ANKARA - Henüz 15 yaşındayken medrese eğitimini bırakıp dengbêj olan İbrahim Ünlü, annesinden öğrendiği dengbêjlikle Kürt kültürünü günümüze aktarıyor. Ünlü, kimi zamanda düğünler de kimi zamanda çalıştığı inşaatlarda kilamlarını seslendiriyor.
İbrahim Ünlü, henüz 15 yaşındaki iken, bir düğünde kilam seslendirdikten sonra, hocalarının “Medresiyi bırak dengbêj ol” telkini üzerine, hayatı değişir.
Annesi Dengbêj Çiçek’ten sanatının inceliklerini öğrenen Ünlü, aynı zamanda, 1800’lü yılların başında “Kürtlerin Homeros’u” olarak bilinen Evdalê Zeynikê’den başlayarak, Ferzê’den Reso’ya, Şeroyê Biro’ya ardından Meryem Xan, Susika Simo ve Şakiro’ya kadar uzanan dengbejliğin kadim tarihine yaslanıyor.
Ünlü’nün de kilamların da, aşiretler arasında yapılan ihanetlerin, devlete karşı isyanların, aşkları uğruna öldürülen gençlerin hikâyeleri anlatılıyor. Ünlü, çalıştığı inşaatlarda, komşularının evinde, akrabalarının düğünlerde seslendirdiği kilamlarıyla Kürt kültürünü yaşatıyor, tarihi yeni kuşaklara aktarmaya devam ediyor.

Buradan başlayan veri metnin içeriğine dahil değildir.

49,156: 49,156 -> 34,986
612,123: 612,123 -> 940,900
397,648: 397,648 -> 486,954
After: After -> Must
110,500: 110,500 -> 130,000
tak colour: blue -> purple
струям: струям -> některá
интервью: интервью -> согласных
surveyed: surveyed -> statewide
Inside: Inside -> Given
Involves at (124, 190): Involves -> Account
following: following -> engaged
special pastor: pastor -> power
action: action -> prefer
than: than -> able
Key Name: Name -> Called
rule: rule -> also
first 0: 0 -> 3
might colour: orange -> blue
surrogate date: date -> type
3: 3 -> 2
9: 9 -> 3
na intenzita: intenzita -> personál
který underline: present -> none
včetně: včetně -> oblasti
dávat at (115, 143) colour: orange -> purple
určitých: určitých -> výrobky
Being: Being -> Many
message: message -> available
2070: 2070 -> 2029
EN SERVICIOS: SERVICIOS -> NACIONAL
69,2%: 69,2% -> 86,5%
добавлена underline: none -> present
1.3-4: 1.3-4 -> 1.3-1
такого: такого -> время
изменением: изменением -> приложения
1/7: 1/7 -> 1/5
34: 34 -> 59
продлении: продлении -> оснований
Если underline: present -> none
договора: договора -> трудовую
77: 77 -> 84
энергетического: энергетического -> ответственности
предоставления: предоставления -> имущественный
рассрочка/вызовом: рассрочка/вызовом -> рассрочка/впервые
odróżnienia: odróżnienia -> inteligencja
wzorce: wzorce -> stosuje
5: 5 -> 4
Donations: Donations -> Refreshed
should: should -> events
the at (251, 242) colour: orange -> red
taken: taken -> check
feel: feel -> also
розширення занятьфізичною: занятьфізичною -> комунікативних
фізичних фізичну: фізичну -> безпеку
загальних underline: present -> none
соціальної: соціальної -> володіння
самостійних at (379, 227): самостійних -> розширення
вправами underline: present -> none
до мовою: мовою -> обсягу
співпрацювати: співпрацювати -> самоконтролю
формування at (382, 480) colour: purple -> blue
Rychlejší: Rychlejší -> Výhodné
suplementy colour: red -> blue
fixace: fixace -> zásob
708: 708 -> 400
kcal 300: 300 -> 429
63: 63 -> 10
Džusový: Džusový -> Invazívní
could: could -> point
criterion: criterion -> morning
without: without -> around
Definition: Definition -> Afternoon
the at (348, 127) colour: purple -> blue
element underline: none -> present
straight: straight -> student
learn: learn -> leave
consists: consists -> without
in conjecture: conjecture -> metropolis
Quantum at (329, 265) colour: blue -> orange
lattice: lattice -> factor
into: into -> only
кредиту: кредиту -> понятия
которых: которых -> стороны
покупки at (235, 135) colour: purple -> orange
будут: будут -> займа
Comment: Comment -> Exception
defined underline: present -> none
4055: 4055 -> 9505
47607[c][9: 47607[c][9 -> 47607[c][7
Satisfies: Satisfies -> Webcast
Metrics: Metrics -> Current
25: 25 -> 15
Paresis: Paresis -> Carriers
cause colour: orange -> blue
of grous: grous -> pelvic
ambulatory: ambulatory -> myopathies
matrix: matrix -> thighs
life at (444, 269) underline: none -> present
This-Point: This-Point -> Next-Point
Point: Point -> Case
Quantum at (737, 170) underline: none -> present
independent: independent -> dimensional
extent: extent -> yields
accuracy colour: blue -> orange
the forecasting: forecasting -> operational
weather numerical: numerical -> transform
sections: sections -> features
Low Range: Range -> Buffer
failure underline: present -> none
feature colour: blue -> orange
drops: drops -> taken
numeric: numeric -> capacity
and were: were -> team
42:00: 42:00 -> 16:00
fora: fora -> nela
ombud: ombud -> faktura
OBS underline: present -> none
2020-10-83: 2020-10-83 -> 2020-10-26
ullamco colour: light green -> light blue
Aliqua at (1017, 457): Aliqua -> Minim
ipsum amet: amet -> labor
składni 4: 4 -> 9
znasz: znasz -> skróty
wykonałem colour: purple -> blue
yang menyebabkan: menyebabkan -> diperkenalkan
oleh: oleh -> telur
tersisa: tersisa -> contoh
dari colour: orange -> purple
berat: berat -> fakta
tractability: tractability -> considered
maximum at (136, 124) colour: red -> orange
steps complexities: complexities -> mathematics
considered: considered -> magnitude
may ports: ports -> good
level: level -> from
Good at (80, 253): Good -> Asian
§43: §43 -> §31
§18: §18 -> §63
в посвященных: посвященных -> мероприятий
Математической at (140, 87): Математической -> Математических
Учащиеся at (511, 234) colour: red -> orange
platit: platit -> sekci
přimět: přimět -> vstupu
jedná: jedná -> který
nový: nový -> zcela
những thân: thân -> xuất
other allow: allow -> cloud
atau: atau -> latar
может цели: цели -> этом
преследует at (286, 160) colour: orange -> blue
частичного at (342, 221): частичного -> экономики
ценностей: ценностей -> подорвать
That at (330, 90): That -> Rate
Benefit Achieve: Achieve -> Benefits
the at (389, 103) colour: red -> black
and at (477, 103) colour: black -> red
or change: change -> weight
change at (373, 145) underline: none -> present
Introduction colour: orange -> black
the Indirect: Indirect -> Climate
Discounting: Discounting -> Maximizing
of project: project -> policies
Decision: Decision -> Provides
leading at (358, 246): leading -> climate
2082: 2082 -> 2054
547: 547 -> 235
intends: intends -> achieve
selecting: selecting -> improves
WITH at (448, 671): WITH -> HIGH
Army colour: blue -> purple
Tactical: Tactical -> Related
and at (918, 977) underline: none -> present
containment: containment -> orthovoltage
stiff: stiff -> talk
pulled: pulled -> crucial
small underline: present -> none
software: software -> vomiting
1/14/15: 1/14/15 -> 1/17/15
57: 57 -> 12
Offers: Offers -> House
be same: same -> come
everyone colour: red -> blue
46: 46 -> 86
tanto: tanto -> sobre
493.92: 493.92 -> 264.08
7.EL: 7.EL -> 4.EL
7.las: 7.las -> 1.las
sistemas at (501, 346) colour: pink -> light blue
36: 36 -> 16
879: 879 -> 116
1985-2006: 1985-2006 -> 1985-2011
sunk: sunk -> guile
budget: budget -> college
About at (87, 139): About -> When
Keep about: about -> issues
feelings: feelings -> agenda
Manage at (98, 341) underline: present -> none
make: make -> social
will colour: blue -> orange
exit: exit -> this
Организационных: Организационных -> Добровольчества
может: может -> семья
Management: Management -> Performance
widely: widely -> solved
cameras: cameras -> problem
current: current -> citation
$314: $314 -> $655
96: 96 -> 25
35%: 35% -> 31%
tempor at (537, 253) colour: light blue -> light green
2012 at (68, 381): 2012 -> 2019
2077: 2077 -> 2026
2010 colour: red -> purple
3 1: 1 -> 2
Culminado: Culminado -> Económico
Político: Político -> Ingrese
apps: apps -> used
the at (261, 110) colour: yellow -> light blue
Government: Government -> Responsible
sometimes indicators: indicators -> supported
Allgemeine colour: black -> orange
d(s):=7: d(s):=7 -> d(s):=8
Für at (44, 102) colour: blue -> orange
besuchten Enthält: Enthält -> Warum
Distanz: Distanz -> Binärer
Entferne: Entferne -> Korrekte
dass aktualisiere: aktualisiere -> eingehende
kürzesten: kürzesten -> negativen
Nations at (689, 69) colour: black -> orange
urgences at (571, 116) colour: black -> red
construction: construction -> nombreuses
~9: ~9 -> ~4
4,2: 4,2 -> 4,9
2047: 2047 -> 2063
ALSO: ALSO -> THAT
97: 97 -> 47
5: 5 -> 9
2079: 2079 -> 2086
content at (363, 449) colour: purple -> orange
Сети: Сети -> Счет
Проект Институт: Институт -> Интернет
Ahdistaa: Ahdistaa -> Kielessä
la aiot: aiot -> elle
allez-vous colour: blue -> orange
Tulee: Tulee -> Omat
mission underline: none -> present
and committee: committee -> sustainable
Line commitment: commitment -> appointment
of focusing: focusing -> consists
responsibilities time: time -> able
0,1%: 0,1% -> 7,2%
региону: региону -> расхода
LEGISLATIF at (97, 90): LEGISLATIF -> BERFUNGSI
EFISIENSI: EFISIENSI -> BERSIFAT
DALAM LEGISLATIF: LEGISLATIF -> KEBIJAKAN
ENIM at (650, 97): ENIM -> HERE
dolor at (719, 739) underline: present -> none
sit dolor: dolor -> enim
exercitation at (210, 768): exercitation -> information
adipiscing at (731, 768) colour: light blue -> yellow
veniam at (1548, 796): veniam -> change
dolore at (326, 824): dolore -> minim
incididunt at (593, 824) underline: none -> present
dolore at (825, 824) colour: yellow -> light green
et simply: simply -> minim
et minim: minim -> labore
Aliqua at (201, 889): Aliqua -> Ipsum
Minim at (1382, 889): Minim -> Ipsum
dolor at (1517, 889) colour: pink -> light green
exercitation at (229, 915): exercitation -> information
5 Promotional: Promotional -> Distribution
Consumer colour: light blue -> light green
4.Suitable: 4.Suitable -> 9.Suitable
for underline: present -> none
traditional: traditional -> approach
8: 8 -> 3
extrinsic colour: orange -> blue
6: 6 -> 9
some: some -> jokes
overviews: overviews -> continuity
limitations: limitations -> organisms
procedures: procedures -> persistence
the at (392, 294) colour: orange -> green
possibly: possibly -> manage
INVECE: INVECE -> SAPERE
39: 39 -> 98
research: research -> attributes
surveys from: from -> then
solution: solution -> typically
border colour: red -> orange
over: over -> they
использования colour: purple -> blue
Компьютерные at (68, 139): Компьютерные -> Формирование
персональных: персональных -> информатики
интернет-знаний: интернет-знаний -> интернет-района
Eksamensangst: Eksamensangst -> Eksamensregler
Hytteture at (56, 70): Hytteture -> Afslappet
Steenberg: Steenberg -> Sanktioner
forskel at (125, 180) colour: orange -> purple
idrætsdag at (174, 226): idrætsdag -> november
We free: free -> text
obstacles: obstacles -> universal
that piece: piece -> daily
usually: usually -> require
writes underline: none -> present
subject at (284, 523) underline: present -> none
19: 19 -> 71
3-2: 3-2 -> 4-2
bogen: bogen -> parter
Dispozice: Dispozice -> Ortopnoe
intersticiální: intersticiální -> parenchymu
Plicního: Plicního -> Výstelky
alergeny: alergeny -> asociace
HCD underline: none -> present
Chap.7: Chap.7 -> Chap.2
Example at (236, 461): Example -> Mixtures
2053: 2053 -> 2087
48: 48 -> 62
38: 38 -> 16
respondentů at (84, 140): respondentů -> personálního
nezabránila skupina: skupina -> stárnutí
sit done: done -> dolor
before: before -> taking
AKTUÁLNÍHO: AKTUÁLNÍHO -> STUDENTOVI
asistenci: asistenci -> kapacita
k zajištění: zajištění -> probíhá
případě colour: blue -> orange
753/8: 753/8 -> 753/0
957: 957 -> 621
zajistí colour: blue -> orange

‘SEN İMAM OLMA DENGBÊJ OL’
Ünlü, şunları söyledi: “Evimizde dengbêj Şakiro ve Mihemedê Beyro’nun kasetleri vardı, saatlerce dinlerdim. Annem de yanıma gelir, kilamı nasıl söylemem gerektiğini anlatırdı. Biz Kürtlerin kültürü hep dengbêjlik üzerine. Evdalê Zeynikê, Şakiro gibi dengbêjler olmasaydı şuan birçok tarihi olayı bilmeyecektik. Artık eskisi gibi dengbêjlere değer verilmiyor. Oysa ki biz Mem û Zîn, Filîtê Quto, Hesen û Asê, Xecê û Siyabend’in hikayelerini dengbêjlerden öğrendik.”
‘GELİNCE DENGBÊJLÎKTEN VAZGEÇMEDİM’
Ünlü, 16 yıl önce Erzurum’un Karayazı ilçesinden Ankara’ya ekonomik sebeplerle göç eder. Ankara’da kilam söyleyecek ortamların pek olmadığını söyleyen Ünlü, “Yazın memlekette gittiğimde herkes ‘dengbêj İbrahim geldi’ diyor. Orada bir düğüne gidince 2 gece kalıyor ve kilamlar söylüyoruz. Ankara’ya geldikten sonra kimse beni tanımıyordu. Ama yine de dengbêjlikten vazgeçmedim. İnşaata çalışırken de hep söylüyorum. Benim gibi Diyarbakır’dan, Van’dan gelen arkadaşlar toplanıyoruz iş aralarında ben onlara kilam söylüyorum” şeklinde konuştu.
YAZIP SESLENDİRDİĞİ KILAMLAR
Ünlü, Serhat bölgesinde yaşanan olaylar üzerine seslendirdiği iki kilamın hikayesini anlattı.
Ünlü, komşuları olan bir çoban üzerine yazdığı kilamın hikayesinin şöyle anlattı: “Köyde Hemo Hesen adlı bir genç vardı. Bizim köyün yakınındaki bir köyde çobanlık yapıyordu. Orada sevdiği bir kadınla birlikte kaçtı. Sevdiğini bizim köye getirdi. Bir yılın ardından çocukları oldu. Çocuğu daha kundaktayken Hemo çığın altına girdi ve öldü. Kundaktaki çocuk Hemo’nun babasının evinde kaldı, eşi de kendi babasının evine gitti.”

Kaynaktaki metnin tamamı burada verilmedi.